Platform not working after upgrading to version 2023.09.1
Description
When upgrading to version 2023.09.1 with the command
vm update
or installing platform version 2023.09.1, docker-related errors may occur. For example, an error when recreating containers:
ERROR: for vm_box Renaming a container with the same name as its current name
ERROR: for vm_box Renaming a container with the same name as its current name
Encountered errors while bringing up the project.
fail
Characteristics of the problem:
- the platform interface is partially or completely inaccessible;
- container operations are partially or not performed;
-
the platform installation ends with an error:
Configuring Docker ... done Checking docker version ... done Pulling images ... fail exit status 1
Analyzing the install.log installation log reveals problems with docker or a missing compose module.

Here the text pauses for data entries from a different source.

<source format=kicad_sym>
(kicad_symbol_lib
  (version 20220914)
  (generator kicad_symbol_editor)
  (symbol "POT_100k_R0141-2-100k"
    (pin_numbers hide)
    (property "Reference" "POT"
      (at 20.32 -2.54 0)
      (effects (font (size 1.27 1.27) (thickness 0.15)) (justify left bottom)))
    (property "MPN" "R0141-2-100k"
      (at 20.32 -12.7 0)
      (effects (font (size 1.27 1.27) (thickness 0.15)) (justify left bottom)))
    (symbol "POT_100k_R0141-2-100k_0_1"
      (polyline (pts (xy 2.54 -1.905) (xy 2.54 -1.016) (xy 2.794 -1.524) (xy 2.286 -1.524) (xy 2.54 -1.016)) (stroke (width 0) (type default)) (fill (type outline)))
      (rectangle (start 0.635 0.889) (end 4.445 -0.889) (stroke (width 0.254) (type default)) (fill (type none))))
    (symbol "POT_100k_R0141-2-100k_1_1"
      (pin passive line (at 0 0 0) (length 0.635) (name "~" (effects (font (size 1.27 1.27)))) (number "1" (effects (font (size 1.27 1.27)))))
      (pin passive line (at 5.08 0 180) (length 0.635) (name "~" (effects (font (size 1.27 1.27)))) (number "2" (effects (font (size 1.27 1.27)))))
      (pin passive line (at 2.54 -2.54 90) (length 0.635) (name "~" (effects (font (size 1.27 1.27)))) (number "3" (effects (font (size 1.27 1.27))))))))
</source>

Example of the docker error2023/08/16 13:10:24 Running command 'systemctl restart docker' Job for docker.service failed because the control process exited with error code.
Example of the compose errorTraceback (most recent call last): File "/usr/local/bin/docker-compose", line 5, in <module> from compose.cli.main import main ModuleNotFoundError: No module named 'compose'
The above problem is related to docker and is solved by installing docker-compose version v2.
Solution
To solve the problem:
- Connect to the server with the platform via SSH.
-
Download and install docker-compose with the command
curl -SL https://github.com/docker/compose/releases/download/v2.20.3/docker-compose-linux-x86_64 -o /usr/local/bin/docker-compose
Failed to install the gomon service on a new node
Description
The node connection is not working correctly. After connecting a new node, the following incorrect behavior is possible:
- false error messages. For example, Error #5344. Insufficient RAM on the node while the RAM index meets the requirements;
- libvirt and qemu version information is not updated;
- failed to create VMs on this node;
- VM migration to this node is unavailable;
- other problems on the new node.
The reason for this is that the gomon service failed to install when the new node was connected. Gomon is a service that runs on the node and is responsible for statistics and monitoring.

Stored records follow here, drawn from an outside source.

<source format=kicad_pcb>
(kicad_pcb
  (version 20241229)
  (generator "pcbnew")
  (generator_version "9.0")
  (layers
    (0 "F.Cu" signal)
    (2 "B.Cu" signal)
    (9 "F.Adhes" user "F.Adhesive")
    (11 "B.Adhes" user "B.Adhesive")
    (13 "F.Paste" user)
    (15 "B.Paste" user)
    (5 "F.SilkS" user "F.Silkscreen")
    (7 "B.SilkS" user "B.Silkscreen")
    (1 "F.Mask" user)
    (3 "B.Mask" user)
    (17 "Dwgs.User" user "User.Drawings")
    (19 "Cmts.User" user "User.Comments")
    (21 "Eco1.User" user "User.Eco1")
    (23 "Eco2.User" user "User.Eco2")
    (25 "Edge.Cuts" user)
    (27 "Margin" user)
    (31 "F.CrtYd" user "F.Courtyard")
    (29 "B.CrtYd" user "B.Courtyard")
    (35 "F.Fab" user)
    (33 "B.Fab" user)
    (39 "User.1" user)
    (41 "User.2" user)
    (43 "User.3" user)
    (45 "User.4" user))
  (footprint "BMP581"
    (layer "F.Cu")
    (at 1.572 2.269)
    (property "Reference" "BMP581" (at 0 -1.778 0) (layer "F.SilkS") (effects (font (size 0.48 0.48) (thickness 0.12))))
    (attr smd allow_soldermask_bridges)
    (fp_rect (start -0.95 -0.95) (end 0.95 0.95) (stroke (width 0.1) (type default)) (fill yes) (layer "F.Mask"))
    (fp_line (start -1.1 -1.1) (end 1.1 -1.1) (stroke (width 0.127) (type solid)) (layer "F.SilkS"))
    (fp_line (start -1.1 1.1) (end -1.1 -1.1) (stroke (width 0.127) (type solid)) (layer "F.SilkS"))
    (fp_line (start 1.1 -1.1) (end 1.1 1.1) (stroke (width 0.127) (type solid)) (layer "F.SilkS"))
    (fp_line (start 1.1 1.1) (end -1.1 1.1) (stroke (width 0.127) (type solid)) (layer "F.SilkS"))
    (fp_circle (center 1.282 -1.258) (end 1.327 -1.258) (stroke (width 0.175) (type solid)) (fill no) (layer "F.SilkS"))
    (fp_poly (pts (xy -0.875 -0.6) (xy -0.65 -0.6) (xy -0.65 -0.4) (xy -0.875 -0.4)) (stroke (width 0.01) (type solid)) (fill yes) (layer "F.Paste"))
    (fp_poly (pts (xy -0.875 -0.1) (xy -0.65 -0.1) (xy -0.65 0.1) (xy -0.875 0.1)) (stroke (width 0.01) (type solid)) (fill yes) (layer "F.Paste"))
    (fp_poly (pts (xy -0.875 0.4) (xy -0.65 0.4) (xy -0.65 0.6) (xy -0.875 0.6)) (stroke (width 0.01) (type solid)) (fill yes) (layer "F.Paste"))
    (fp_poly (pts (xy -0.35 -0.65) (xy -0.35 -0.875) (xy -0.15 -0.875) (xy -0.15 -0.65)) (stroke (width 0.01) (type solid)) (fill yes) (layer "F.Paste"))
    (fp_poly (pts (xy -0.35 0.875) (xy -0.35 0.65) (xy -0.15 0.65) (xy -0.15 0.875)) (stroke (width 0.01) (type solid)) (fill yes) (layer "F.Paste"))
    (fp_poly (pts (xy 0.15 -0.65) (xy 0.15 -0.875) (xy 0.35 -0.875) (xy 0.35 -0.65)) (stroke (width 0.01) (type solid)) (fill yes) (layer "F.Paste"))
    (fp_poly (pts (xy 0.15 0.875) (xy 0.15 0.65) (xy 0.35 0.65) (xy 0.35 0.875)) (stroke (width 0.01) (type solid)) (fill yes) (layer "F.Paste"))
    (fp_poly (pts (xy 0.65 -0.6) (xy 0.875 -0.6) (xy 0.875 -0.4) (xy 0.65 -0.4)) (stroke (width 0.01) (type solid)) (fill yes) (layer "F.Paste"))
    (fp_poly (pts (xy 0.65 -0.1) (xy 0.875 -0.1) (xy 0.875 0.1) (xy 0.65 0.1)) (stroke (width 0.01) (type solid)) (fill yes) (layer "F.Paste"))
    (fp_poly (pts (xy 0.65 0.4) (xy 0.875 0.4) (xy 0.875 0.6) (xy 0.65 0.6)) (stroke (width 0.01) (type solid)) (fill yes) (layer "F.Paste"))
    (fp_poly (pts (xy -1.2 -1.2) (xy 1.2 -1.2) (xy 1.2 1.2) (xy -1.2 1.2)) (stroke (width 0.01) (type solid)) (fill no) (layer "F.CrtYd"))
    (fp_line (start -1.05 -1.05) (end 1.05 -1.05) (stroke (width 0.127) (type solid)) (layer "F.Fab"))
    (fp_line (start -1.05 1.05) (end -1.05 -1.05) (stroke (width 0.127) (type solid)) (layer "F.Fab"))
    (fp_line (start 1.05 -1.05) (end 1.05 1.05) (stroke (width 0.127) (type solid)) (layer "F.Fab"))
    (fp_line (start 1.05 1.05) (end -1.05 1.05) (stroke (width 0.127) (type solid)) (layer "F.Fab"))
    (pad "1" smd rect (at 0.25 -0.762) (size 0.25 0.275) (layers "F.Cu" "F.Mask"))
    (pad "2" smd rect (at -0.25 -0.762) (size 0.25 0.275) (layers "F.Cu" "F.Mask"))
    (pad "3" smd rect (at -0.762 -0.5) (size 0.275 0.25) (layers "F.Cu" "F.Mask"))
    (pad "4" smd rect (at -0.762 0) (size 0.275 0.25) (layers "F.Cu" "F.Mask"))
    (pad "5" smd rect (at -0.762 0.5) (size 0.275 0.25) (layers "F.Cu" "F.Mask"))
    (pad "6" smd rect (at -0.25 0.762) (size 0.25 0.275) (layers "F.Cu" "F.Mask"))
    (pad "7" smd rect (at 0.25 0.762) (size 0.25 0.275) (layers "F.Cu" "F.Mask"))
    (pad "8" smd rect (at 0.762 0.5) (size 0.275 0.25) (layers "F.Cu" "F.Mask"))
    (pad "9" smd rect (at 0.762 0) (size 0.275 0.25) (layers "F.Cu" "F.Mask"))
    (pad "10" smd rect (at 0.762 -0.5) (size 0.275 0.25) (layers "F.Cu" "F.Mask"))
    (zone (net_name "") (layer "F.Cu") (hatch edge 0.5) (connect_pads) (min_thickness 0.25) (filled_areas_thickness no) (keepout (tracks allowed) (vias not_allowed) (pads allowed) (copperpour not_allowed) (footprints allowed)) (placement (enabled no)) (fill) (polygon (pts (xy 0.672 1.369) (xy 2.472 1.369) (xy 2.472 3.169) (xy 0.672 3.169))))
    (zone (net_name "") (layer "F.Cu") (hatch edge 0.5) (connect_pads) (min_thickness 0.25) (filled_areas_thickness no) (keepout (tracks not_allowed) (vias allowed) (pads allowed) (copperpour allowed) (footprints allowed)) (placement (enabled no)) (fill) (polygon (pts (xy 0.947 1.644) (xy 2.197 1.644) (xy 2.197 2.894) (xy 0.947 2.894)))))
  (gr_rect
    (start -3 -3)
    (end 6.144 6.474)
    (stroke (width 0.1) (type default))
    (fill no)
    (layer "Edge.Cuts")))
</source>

To check the status of the gomon service, run the command on the node:
systemctl status gomon
If the service is not installed, the output is as follows:
Unit gomon.service could not be found.
Solution
To solve the problem:
- Connect to the server with the platform via SSH.
-
Restart the nodewatch container:
docker stop nodewatch
docker start nodewatch
After restarting, wait approximately 10 minutes. During this time, the gomon service will install on the node.
- Connect to the node server via SSH.
-
Check the status of the gomon service:
systemctl status gomon
-
Restart the gomon service:
systemctl restart gomon
If you check the node without the recommended wait of 10 minutes after restarting nodewatch, the results may not be displayed correctly.
The new node will then be connected without errors.
Error #5349 No connection to node
Description
This error usually occurs when there is no connection to a node. But in version 2023.07.1, the false error message #5349 appears when a user performs any action on a VM that is not connected to a node. For example, false error message #5349 may appear when changing the configuration or starting the VM.
Solution
To resolve the error:
- Connect to the server with the platform via SSH.
-
Restart the monitor service with the command:
docker exec -it vm_box supervisorctl restart monitor